Our Bio-
Manufacturing
Platform

From protein
to product
STAGE 1
Plant Genetics

PROTEIN
ENGINEERING

Molecular designs are customized for specific target proteins. We select genetic elements to maximize protein accumulation and functionality. We can achieve gene expression, ensuring that the desired proteins are produced efficiently, stably, and in a manner suitable for their intended application.

PLANT
TRANSFORMATION

We use Agrobacterium to insert the DNA of interest into soybeans. Agrobacterium has a unique capability to transfer DNA into plant cells, facilitating the integration of a specific DNA segment (T-DNA) into the plant cell's nuclear genome. Once the T-DNA is integrated into the plant’s nuclear genome, it is transcribed into an mRNA sequence which then, will instruct the plant to produce the desired protein.

STAGE 2
Plant Cultivation and Selection

PLANT CULTIVATION & MONITORING

Once our plants start to regenerate, we move them to our 30,000 sf. greenhouse for cultivation and selection. As the plants grow, we monitor multiple parameters such as irrigation, temperature, lightning intensity and more. Once the plants mature to produce seed pods, they are dried down, threshed and taken to our seed bank.

HIGH-THROUGHPUT SCREENING

As the plants grow, we evaluate them at the genetic level and at the protein level.

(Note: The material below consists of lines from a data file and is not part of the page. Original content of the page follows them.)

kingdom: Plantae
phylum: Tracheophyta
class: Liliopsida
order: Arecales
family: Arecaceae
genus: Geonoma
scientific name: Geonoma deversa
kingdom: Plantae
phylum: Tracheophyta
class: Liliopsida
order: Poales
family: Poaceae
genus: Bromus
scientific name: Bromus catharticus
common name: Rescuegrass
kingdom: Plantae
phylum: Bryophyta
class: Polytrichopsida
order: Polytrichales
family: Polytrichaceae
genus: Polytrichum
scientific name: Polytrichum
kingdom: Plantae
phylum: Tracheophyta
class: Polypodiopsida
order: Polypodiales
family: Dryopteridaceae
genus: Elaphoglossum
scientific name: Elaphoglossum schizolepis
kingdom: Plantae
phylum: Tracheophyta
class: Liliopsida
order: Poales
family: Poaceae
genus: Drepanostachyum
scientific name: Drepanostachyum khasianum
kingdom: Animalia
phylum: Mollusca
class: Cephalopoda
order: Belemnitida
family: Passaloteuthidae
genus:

We only select the plants that yielded the most viable seed candidates to propagate into the next generation.

STAGE 3
Protein Processing

PROTEIN PURIFICATION

Once the seeds are harvested, they go through processing where we separate out our ingredient from other processed by-products, such as oil, okara or white flake. Every component of the soybean, apart from our protein, is utilized in various markets to minimize waste. We have developed proprietary processes for purifying proteins, ranging from nanograms to kilograms.

FORMULATION

Our team of product developers takes learnings from protein functionality to optimize product formulation and performance. We test various ratios of ingredients to optimize for flavor and function of our end products.